Slaughter's conduct was described by OSHA as “egregious, willful and repeat violations for lack of fall safety protection and other safety and health hazards at worksites in Florida.”
A willful violation, according to OSHA regulations, is “a violation in which the employer either knowingly failed to comply with a legal requirement (purposeful disregard) or acted with plain indifference to employee safety.”
On Aug. 18, 2019, the government filed a petition, related to the two previous court orders, for civil contempt against Slaughter and his companies.
After receipt of the Jan. 3 contempt ruling, Slaughter filed a response with the court.
Slaughter said he had closed Great White Construction, lost documents, and does not remember receiving copies of the court orders.
He contends that OSHA “began to unfairly target Great White Construction and assess hundreds of thousands of dollars in fines.”
“The crushing amount of the fines caused me to stop reading any mail or documents from OSHA,” Slaughter wrote in his response.
According to documents filed Jan. 31 with the petition for sanctions, OSHA Area Director in the Jacksonville office Michelle Gonzalez said multiple citations were issued against Slaughter's companies for failing to protect the roofing company's employees from falling more than six feet and other safety violations.
She stated that Slaughter failed to provide required documentation that the violations were corrected and has failed to submit any payment for the $2.2 million in penalties assessed against him and his companies.
Gonzalez also said that since May 23, 2018, the Jacksonville Area Office inspected seven Florida Roofing worksites, and issued citations after all seven inspections for violations similar to those related to the court's previous enforcement orders.
The most recent inspection was conducted Jan. 9 at a residential work site in Fleming Island.

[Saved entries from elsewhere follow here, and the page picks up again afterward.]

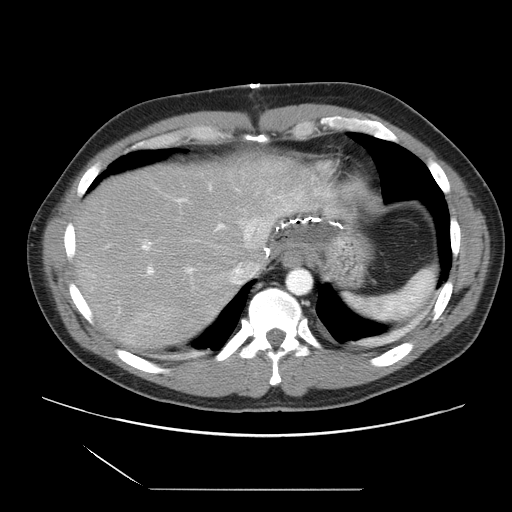
Contrast-enhanced abdominal CT, one axial slice. Slice 26 of 39 in the series (ordered by position). 120 kVp. Intravenous contrast given. Soft-tissue window (W 400 / L 40 HU). 5 mm slice thickness. 512 × 512 image matrix, field of view 395 × 395 mm. Case-level facts recorded for this patient, not image findings: patient: female, age 40 years at operation; diagnosis: colorectal cancer liver metastases, imaged before liver resection; multiple liver metastases: yes; largest metastasis: 1.3 cm; disease in both lobes: no.
Annotated regions visible in this slice (manually delineated by an expert):
- hepatic veins: bounding box <189,243,258,290> (left, top, right, bottom; pixels)
- liver: <73,154,339,349>
- planned liver remnant (the part of the liver to remain after resection): <119,155,338,263>
- portal vein (with intrahepatic branches): <107,198,257,314>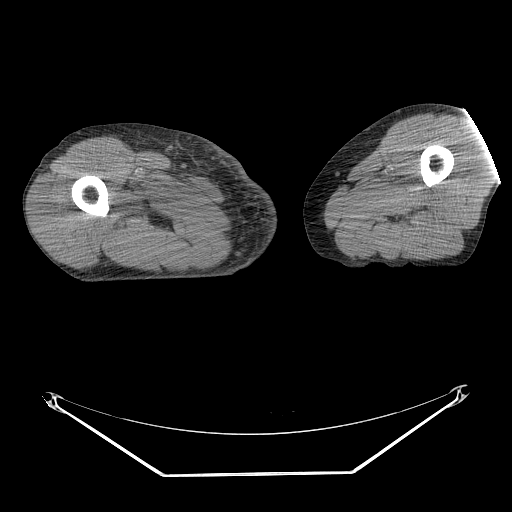
CT of an extremity soft-tissue mass (from a PET/CT study), one axial slice. Slice 235 of 311 in the series (ordered by position). 140 kVp. Soft-tissue window (W 400 / L 40 HU). 3.75 mm slice thickness. 512 × 512 image matrix. Male patient. Case-level facts recorded for this patient, not image findings: histological type: undifferentiated - pleiomorphic; grade: high; site of the primary tumour: right thigh.
Outlined on this slice (expert contour drawn on MRI and transferred to this co-registered scan by the dataset authors):
- gross tumour volume including surrounding oedema: bounding box [x1, y1, x2, y2] px = [135, 192, 200, 218]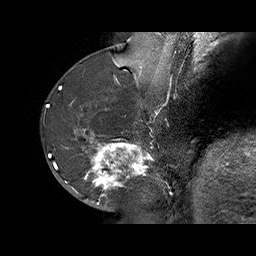
Breast MRI (dynamic contrast-enhanced), one sagittal slice. Slice 24 of 70 in the series (ordered by position). Dynamic contrast-enhanced series, time point 2 of 6 at this slice position (early post-contrast). 1.5 T. TE 4.5 ms, TR 32.4 ms. 3 mm slice thickness. 256 × 256 image matrix. Female patient. Case-level facts recorded for this patient, not image findings: setting: breast cancer imaged before/during neoadjuvant chemotherapy; receptor status: HR-positive, HER2-negative.
Structures marked on this image (semi-automatically segmented with operator editing):
- analysis volume of interest (the breast-tissue region the enhancement analysis was run in; not a lesion): box from (x=71, y=128) to (x=159, y=202) px
- tumour enhancement mask (voxels above the 100 % enhancement threshold inside the analysis volume of interest): (x=73, y=129)–(x=149, y=200)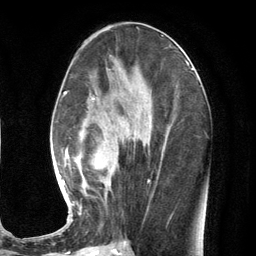
Breast MRI (dynamic contrast-enhanced), one axial slice; slice 58 of 134 in the series (ordered by position); cropped to one breast; dynamic contrast-enhanced series, time point 2 of 7 at this slice position (early post-contrast); 3 T; TE 2.8 ms, TR 7.3 ms; 1.2 mm slice thickness; 256 × 256 image matrix, field of view 180 × 180 mm. Female patient.
Outlined on this slice (semi-automatically segmented with operator editing):
- enhancing-tissue mask used for the functional tumour volume (all voxels passing the contrast-enhancement thresholds inside the analysis volume; usually the tumour): bounding box (x1, y1, x2, y2) in pixels: (58, 79, 164, 223)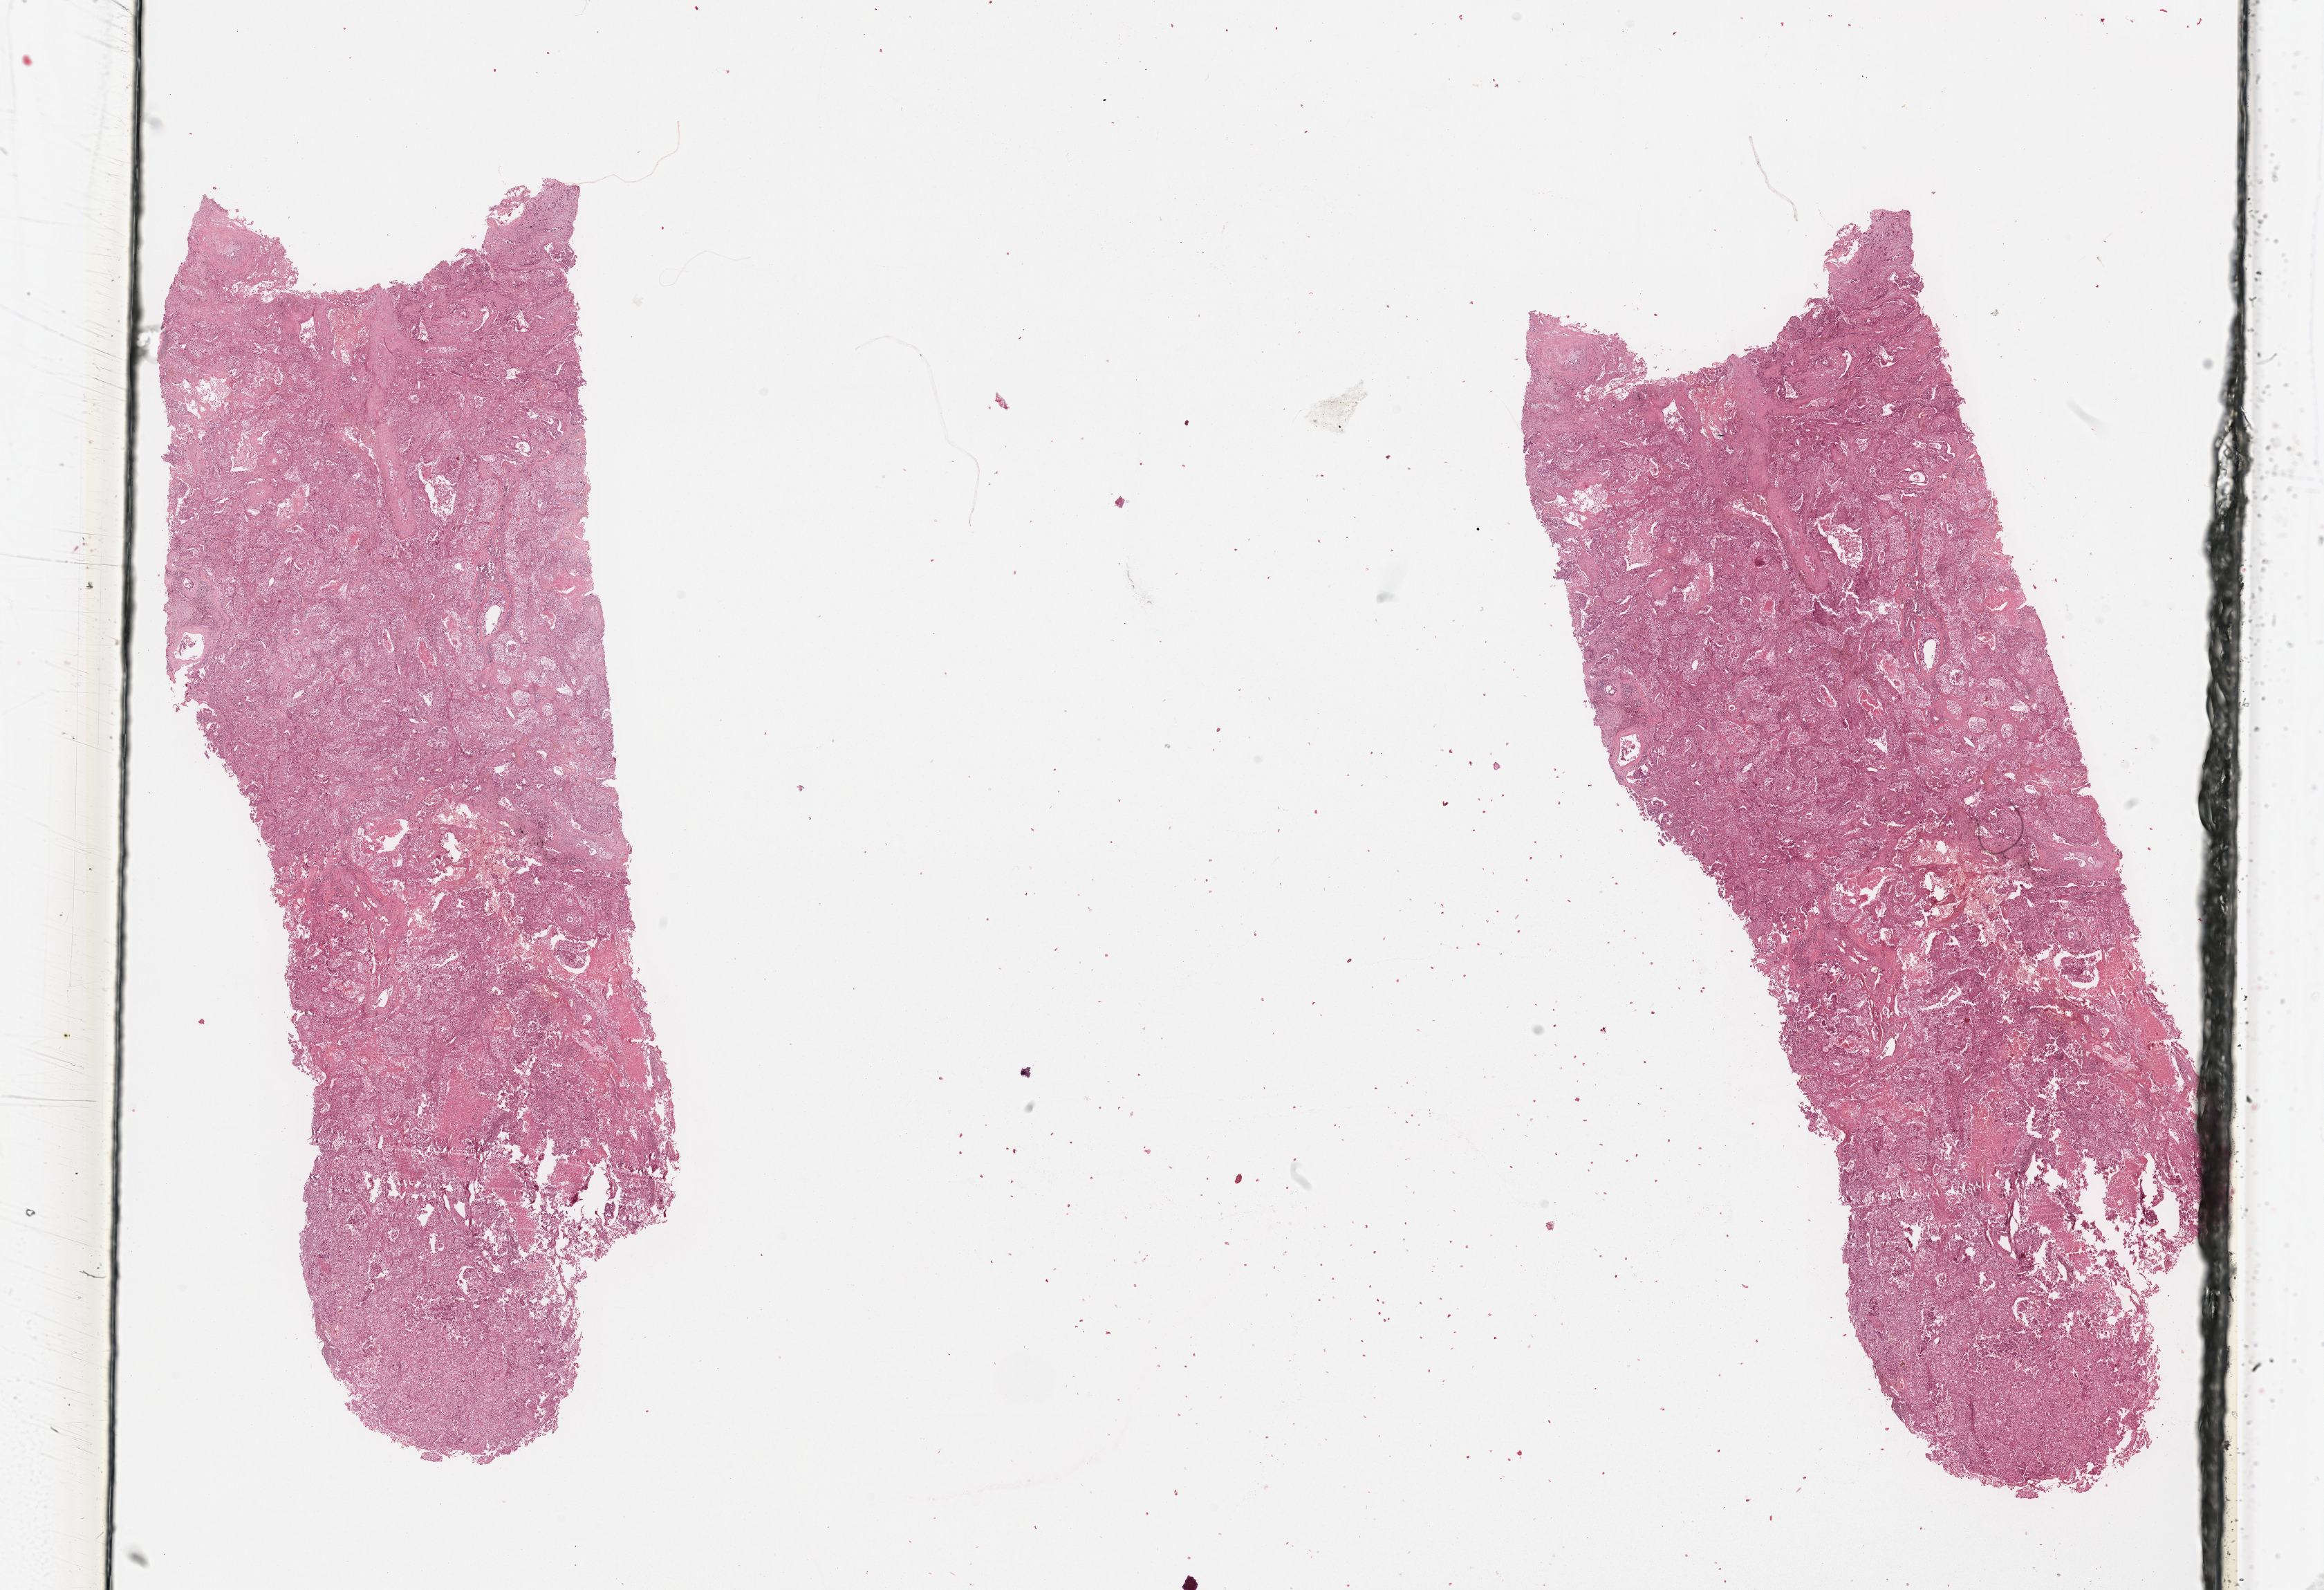
Digitized H&E tissue section (whole slide), whole scanned area (about 26.6 x 18.2 mm, slide scanned at 20x) shown as a low-resolution overview; tumour tissue sample, sampled site: lung. Patient: male, age 72 years. Histologic grade: G2 (moderately differentiated). Pathologist review of this section (percent, as recorded): tumour nuclei 70%, necrosis 10%.
AJCC pathologic stage: IB. Primary tumour site (as recorded): left lower lobe. Diagnosis: Adenocarcinoma, NOS.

A worker was observed working on the roof without fall protection and a citation for willful violation was issued, with a $375,051 proposed penalty.
In addition, Gonzalez said that according to the city Building Inspection Services database, between Jan. 9 and Jan. 31 this year, Florida Roofing was issued 66 permits to conduct roofing activities at 66 different locations, “demonstrating that the company continues to actively engage in roofing activity.”